Hi guys, When I run dagit -f and run a job locally...
# ask-community
j
Hi guys, When I run dagit -f and run a job locally, I manage successfully to use joblib (Parallel(n_jobs=-1, verbose=10)(delayed(func)(**kwargs) for kwargs in kwargs_list)). When running it using the Docker container,
I get an error: joblib.externals.loky.process_executor.BrokenProcessPool: A task has failed to un-serialize. Please ensure that the arguments of the function are all picklable.
Any ideas on why?
I know that one possible solution would be creating multiple tasks rather than using joblib, but I would want to spare the IO time
y
Hi! what are you trying to achieve here with the joblib?
j
Hi Yuhan, I have a compute intensive process that deals with different dataframes (heavy ones).

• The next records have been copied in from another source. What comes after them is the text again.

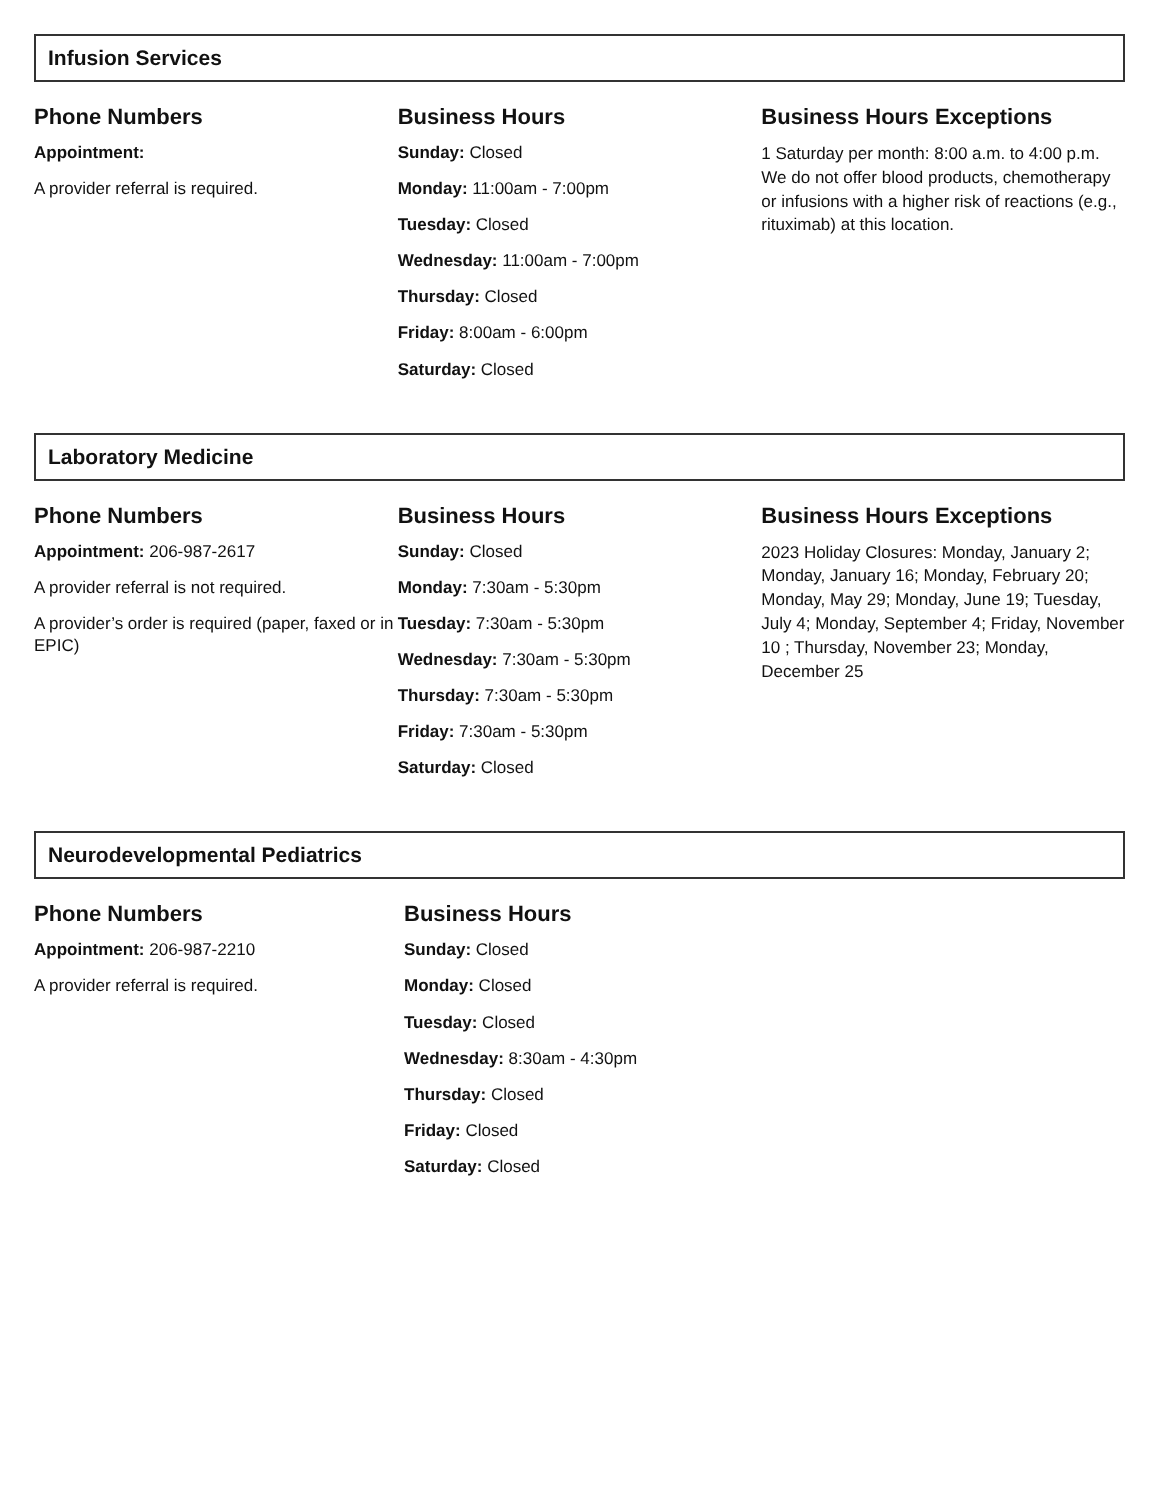Infusion Services
Phone Numbers
Appointment:
A provider referral is required.
Business Hours
Sunday: Closed
Monday: 11:00am - 7:00pm
Tuesday: Closed
Wednesday: 11:00am - 7:00pm
Thursday: Closed
Friday: 8:00am - 6:00pm
Saturday: Closed
Business Hours Exceptions
1 Saturday per month: 8:00 a.m. to 4:00 p.m. We do not offer blood products, chemotherapy or infusions with a higher risk of reactions (e.g., rituximab) at this location.
Laboratory Medicine
Phone Numbers
Appointment: 206-987-2617
A provider referral is not required.
A provider’s order is required (paper, faxed or in EPIC)
Business Hours
Sunday: Closed
Monday: 7:30am - 5:30pm
Tuesday: 7:30am - 5:30pm
Wednesday: 7:30am - 5:30pm
Thursday: 7:30am - 5:30pm
Friday: 7:30am - 5:30pm
Saturday: Closed
Business Hours Exceptions
2023 Holiday Closures: Monday, January 2; Monday, January 16; Monday, February 20; Monday, May 29; Monday, June 19; Tuesday, July 4; Monday, September 4; Friday, November 10 ; Thursday, November 23; Monday, December 25
Neurodevelopmental Pediatrics
Phone Numbers
Appointment: 206-987-2210
A provider referral is required.
Business Hours
Sunday: Closed
Monday: Closed
Tuesday: Closed
Wednesday: 8:30am - 4:30pm
Thursday: Closed
Friday: Closed
Saturday: Closed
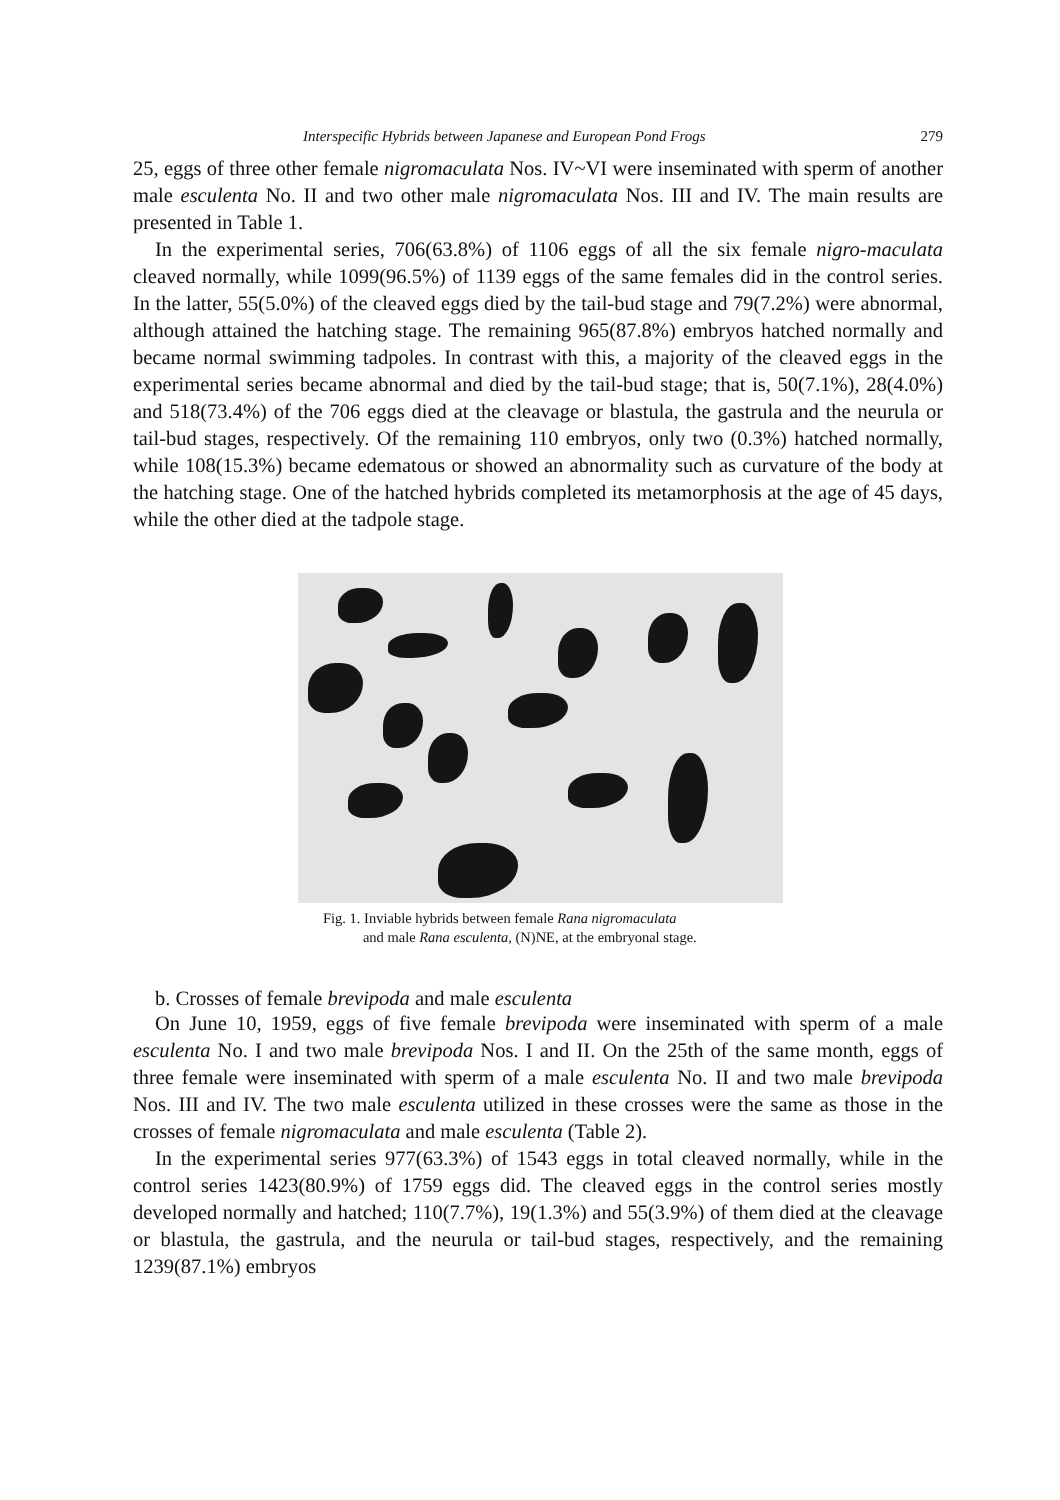Interspecific Hybrids between Japanese and European Pond Frogs 279
25, eggs of three other female nigromaculata Nos. IV~VI were inseminated with sperm of another male esculenta No. II and two other male nigromaculata Nos. III and IV. The main results are presented in Table 1.
In the experimental series, 706(63.8%) of 1106 eggs of all the six female nigro-maculata cleaved normally, while 1099(96.5%) of 1139 eggs of the same females did in the control series. In the latter, 55(5.0%) of the cleaved eggs died by the tail-bud stage and 79(7.2%) were abnormal, although attained the hatching stage. The remaining 965(87.8%) embryos hatched normally and became normal swimming tadpoles. In contrast with this, a majority of the cleaved eggs in the experimental series became abnormal and died by the tail-bud stage; that is, 50(7.1%), 28(4.0%) and 518(73.4%) of the 706 eggs died at the cleavage or blastula, the gastrula and the neurula or tail-bud stages, respectively. Of the remaining 110 embryos, only two (0.3%) hatched normally, while 108(15.3%) became edematous or showed an abnormality such as curvature of the body at the hatching stage. One of the hatched hybrids completed its metamorphosis at the age of 45 days, while the other died at the tadpole stage.
Fig. 1. Inviable hybrids between female Rana nigromaculata
and male Rana esculenta, (N)NE, at the embryonal stage.
b. Crosses of female brevipoda and male esculenta
On June 10, 1959, eggs of five female brevipoda were inseminated with sperm of a male esculenta No. I and two male brevipoda Nos. I and II. On the 25th of the same month, eggs of three female were inseminated with sperm of a male esculenta No. II and two male brevipoda Nos. III and IV. The two male esculenta utilized in these crosses were the same as those in the crosses of female nigromaculata and male esculenta (Table 2).
In the experimental series 977(63.3%) of 1543 eggs in total cleaved normally, while in the control series 1423(80.9%) of 1759 eggs did. The cleaved eggs in the control series mostly developed normally and hatched; 110(7.7%), 19(1.3%) and 55(3.9%) of them died at the cleavage or blastula, the gastrula, and the neurula or tail-bud stages, respectively, and the remaining 1239(87.1%) embryos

I would like thus to process them in different processes to speed up
y
Dagster by default runs ops in parallel and multiple processing - if that’s what you’re looking for
j
I understand. I would like to know if it is possible to avoid using multiple ops for two reasons: 1. Artifact code that I would have to rewrite using ops 2. My understanding is that dagster needs to store the IO between ops. This will cause significant slowdown for me as my dataframes are huge. Is it possible to run joblib (or any other parallel processing library) in an op? If not, how to deal with point 2?